C'est comme si hibakusha les femmes transmettaient les sentiments qui ont donné naissance à la Journée internationale des travailleuses il y a plus de cent ans, une journée qui, en 1917, a été le moteur de la révolution dans la Russie tsariste. De la guerre et de ses divisions, l'une des fondatrices du jour Clara Zetkin écrit:
« Le sang des tués et des blessés ne doit pas être un ruisseau pour diviser ce qui unit la détresse présente et l’espoir futur. »
Vijay Prashad, historien, journaliste et commentateur indien, est le directeur exécutif de Tricontinental : Institut de recherche sociale et le rédacteur en chef de Livres de mots gauches.
Cet article est de Tricontinental : Institut de recherche sociale.
Les opinions exprimées sont uniquement celles de l'auteur et peuvent ou non refléter celles de Nouvelles du consortium.
L’esprit brillant ne devrait pas vouloir participer au baby-sitting des armes nucléaires. Seuls les monstres, les fous manifestes, chercheraient à assumer une telle responsabilité.

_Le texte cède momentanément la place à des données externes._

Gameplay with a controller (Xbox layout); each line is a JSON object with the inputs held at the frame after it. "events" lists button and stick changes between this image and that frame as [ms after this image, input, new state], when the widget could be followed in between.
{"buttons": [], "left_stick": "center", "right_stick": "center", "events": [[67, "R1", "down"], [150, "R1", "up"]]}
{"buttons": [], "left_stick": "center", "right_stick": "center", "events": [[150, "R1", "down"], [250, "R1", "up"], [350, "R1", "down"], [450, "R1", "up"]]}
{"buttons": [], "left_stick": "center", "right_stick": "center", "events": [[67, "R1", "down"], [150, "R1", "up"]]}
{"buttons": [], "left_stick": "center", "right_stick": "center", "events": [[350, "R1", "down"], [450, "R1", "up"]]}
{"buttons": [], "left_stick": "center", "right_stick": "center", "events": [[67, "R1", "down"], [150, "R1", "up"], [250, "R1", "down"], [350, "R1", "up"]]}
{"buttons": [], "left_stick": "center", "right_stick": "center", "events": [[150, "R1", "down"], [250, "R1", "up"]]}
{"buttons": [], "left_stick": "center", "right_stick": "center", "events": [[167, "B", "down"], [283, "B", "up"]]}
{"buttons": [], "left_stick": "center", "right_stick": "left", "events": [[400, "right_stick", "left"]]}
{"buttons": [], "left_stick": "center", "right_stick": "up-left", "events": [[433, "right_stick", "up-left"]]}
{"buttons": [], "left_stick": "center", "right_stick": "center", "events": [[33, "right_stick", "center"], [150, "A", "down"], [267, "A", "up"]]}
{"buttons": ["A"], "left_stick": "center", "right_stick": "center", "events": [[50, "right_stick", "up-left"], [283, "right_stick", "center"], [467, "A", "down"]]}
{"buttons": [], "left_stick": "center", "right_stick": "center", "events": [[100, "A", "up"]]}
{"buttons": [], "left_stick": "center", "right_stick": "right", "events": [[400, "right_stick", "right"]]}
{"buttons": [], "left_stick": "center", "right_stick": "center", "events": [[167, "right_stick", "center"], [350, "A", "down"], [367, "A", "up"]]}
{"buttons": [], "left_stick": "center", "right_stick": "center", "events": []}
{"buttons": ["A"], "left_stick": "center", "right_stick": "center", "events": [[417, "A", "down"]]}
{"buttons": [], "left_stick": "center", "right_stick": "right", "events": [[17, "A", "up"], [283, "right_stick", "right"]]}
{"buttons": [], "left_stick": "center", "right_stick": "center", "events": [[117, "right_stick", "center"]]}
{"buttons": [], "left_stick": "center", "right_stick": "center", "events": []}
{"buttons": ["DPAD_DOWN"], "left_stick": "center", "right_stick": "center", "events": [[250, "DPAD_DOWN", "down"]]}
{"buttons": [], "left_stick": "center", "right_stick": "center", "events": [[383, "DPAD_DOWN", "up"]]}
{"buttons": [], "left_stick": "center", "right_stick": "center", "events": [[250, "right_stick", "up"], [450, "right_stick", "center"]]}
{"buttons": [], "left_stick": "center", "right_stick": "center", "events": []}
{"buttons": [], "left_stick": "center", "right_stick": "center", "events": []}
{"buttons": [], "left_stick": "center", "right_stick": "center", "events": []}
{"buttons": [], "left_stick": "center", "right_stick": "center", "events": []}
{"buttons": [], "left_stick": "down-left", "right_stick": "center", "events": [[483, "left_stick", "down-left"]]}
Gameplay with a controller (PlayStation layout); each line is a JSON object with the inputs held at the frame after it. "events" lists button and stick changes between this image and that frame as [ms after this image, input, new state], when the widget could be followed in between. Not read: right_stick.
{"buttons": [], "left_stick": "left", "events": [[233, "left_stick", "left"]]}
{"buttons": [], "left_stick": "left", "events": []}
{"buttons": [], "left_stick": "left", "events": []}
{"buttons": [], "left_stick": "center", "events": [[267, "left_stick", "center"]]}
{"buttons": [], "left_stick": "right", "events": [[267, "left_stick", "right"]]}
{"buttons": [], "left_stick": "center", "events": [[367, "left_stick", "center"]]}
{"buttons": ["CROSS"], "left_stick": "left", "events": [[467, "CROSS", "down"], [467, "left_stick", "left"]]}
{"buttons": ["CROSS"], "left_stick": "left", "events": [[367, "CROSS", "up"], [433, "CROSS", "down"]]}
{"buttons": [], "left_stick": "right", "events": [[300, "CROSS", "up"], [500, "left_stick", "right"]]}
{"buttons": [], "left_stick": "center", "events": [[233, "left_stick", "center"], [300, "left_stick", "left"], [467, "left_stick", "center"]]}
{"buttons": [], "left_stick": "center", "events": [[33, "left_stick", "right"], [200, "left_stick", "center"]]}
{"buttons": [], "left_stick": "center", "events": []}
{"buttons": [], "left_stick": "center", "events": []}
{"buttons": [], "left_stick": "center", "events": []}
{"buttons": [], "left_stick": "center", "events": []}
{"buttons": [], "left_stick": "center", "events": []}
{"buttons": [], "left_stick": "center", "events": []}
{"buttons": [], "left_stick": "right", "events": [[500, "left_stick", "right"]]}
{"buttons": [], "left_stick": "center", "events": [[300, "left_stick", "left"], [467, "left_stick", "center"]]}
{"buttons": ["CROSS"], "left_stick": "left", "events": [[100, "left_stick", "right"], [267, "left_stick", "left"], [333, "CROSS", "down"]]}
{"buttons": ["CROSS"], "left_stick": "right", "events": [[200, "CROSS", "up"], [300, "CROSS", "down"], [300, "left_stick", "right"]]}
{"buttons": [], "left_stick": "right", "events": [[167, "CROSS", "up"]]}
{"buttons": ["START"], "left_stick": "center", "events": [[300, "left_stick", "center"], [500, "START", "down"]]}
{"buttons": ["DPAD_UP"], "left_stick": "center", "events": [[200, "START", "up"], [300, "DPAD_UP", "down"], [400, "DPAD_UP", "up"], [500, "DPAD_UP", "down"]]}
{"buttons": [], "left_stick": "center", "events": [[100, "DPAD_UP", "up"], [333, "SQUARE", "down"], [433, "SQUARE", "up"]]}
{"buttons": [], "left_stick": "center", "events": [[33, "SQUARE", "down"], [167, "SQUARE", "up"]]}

Je soupçonne qu’un esprit brillant échouerait dans une telle situation, celle de garantir que les armes les plus coûteuses au monde ne soient pas utilisées.
Ce gaspillage est l’échec épique de l’humanité à se contrôler et les États-Unis ont ouvert la voie. La dissuasion nucléaire a été gravement endommagée lorsque les États-Unis ont été convaincus d’autoriser le transfert subreptice de matières nucléaires spéciales vers Israël. Ce qui se passait au moment où JFK a été tué. Sa mort a marqué la fin des premiers efforts visant à limiter la prolifération nucléaire. Son projet de revenir sur les efforts en matière d’armes nucléaires est mort avec lui.
Tout comme les problèmes ukrainiens actuels auraient pu être traités différemment, la même chose a été dite à propos de la prolifération nucléaire.
Cuba, Hiroshima et Nagasaki n’ont pas enseigné aux dirigeants du monde grand chose qui puisse dissiper leur peur de la ruée des Soviétiques et des États-Unis pour s’armer d’armes nucléaires, non par peur mais par soif de pouvoir.
On dit que le fou n'a pas peur. Je dis qu'ils le prouvent tous les jours.
Une fois de plus, les dirigeants nous ont lamentablement échoué en se permettant de tourner la tête plutôt que d’arrêter un meurtre. Il faut se demander pourquoi cela s'est produit.
Merci Vijay Prashad et l'équipage du CN
Même si les gens normaux sont entièrement d’accord avec ces sentiments, notre gouvernement n’est pas composé d’hommes normaux ou honorables.
Les États-Unis ne respectent les traités/accords que lorsque cela est dans leur intérêt de le faire.
Nous assistons à une guerre en Ukraine qui aurait facilement pu être évitée si seulement Biden avait laissé Zelinsky honorer la signature de l’Ukraine sur les accords de Minsk II.
La guerre nucléaire est un exercice d’escalade du tout ou rien (bien que Robert Scheer ait raconté que GWH Bush affirmait qu’une guerre nucléaire était gagnable, un point de vue sûrement partagé par les néoconservateurs/néolibiens dérangés de Washington aujourd’hui.)
Les armes biologiques constituent un danger bien plus probable, comme dans les 30 laboratoires détruits par les Russes en Ukraine. Le SRAS-CoV2 est probablement le résultat d’un accident de laboratoire, mais tous les grands États sont capables de bien pire.
Eatherly et ces 30 femmes ont tout à nous apprendre.